# Work request:
Write out, word for word, only the lines from the one containing "ABSTAIN: | |" through the final line of the data.
++++++++++++++++++++
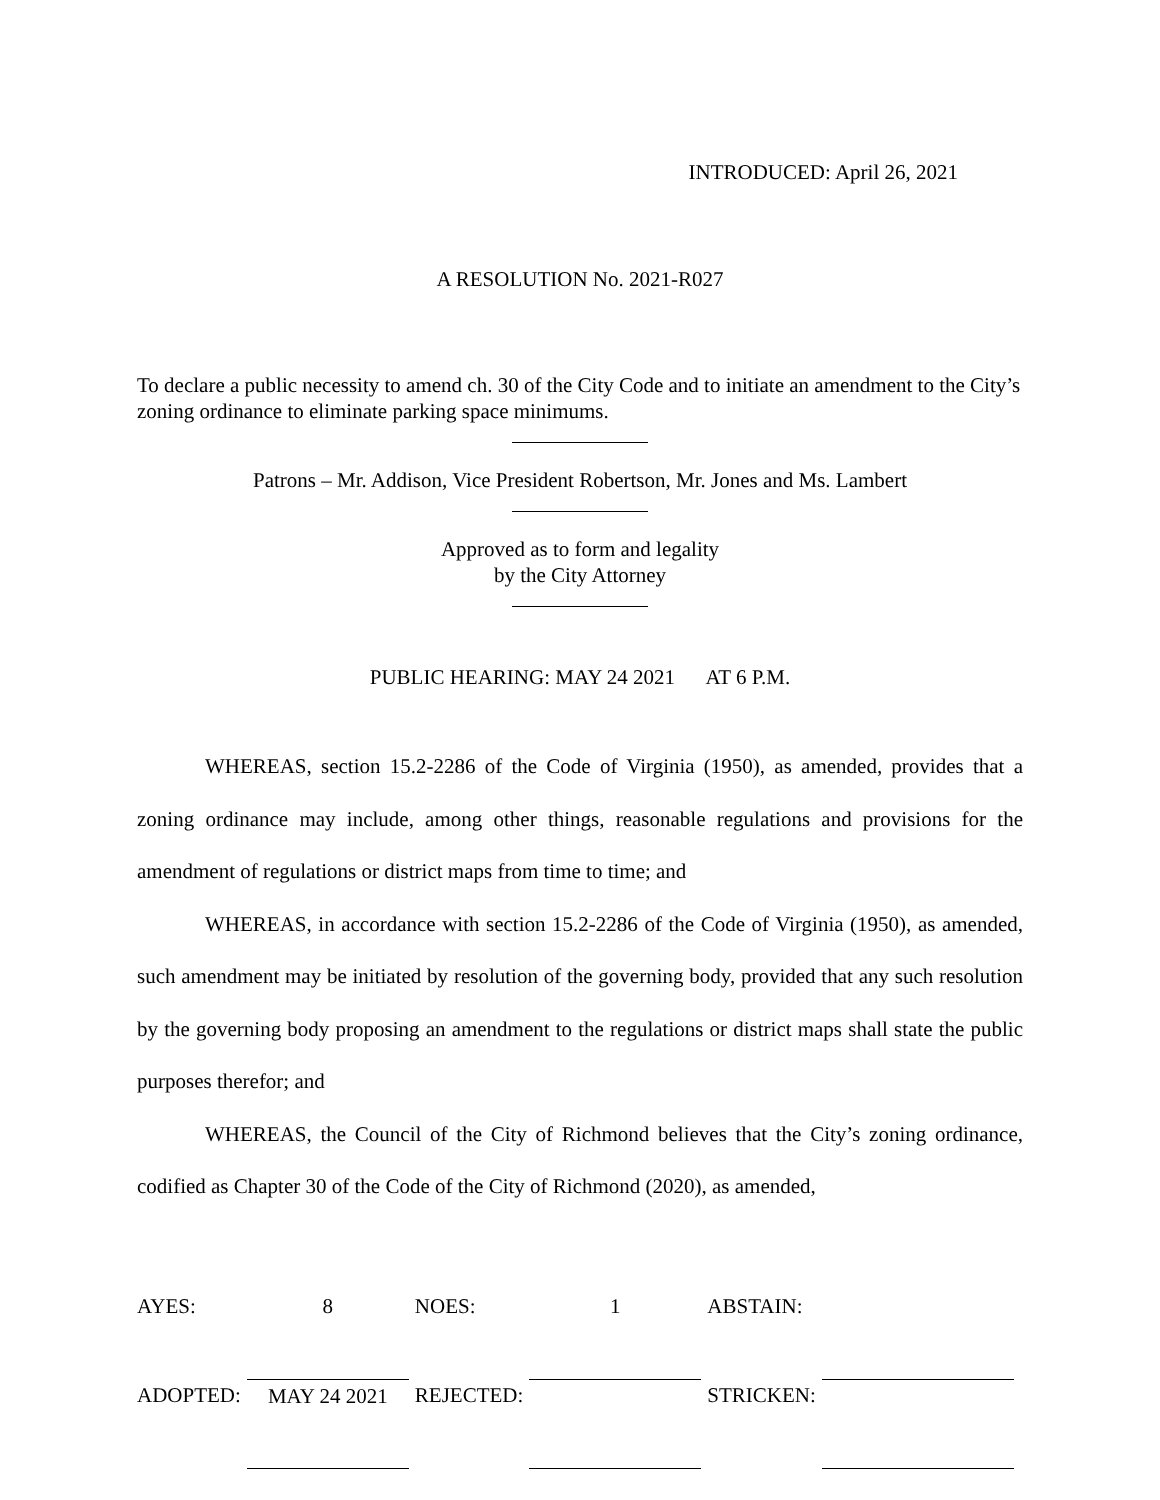INTRODUCED: April 26, 2021
A RESOLUTION No. 2021-R027
To declare a public necessity to amend ch. 30 of the City Code and to initiate an amendment to the City’s zoning ordinance to eliminate parking space minimums.
Patrons – Mr. Addison, Vice President Robertson, Mr. Jones and Ms. Lambert
Approved as to form and legality
by the City Attorney
PUBLIC HEARING: MAY 24 2021 AT 6 P.M.
WHEREAS, section 15.2-2286 of the Code of Virginia (1950), as amended, provides that a zoning ordinance may include, among other things, reasonable regulations and provisions for the amendment of regulations or district maps from time to time; and
WHEREAS, in accordance with section 15.2-2286 of the Code of Virginia (1950), as amended, such amendment may be initiated by resolution of the governing body, provided that any such resolution by the governing body proposing an amendment to the regulations or district maps shall state the public purposes therefor; and
WHEREAS, the Council of the City of Richmond believes that the City’s zoning ordinance, codified as Chapter 30 of the Code of the City of Richmond (2020), as amended,
| AYES: | 8 | NOES: | 1 | ABSTAIN: | |
| ADOPTED: | MAY 24 2021 | REJECTED: | | STRICKEN: | |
++++++++++++++++++++
# Exercise result:
| AYES: | 8 | NOES: | 1 | ABSTAIN: | |
| ADOPTED: | MAY 24 2021 | REJECTED: | | STRICKEN: | |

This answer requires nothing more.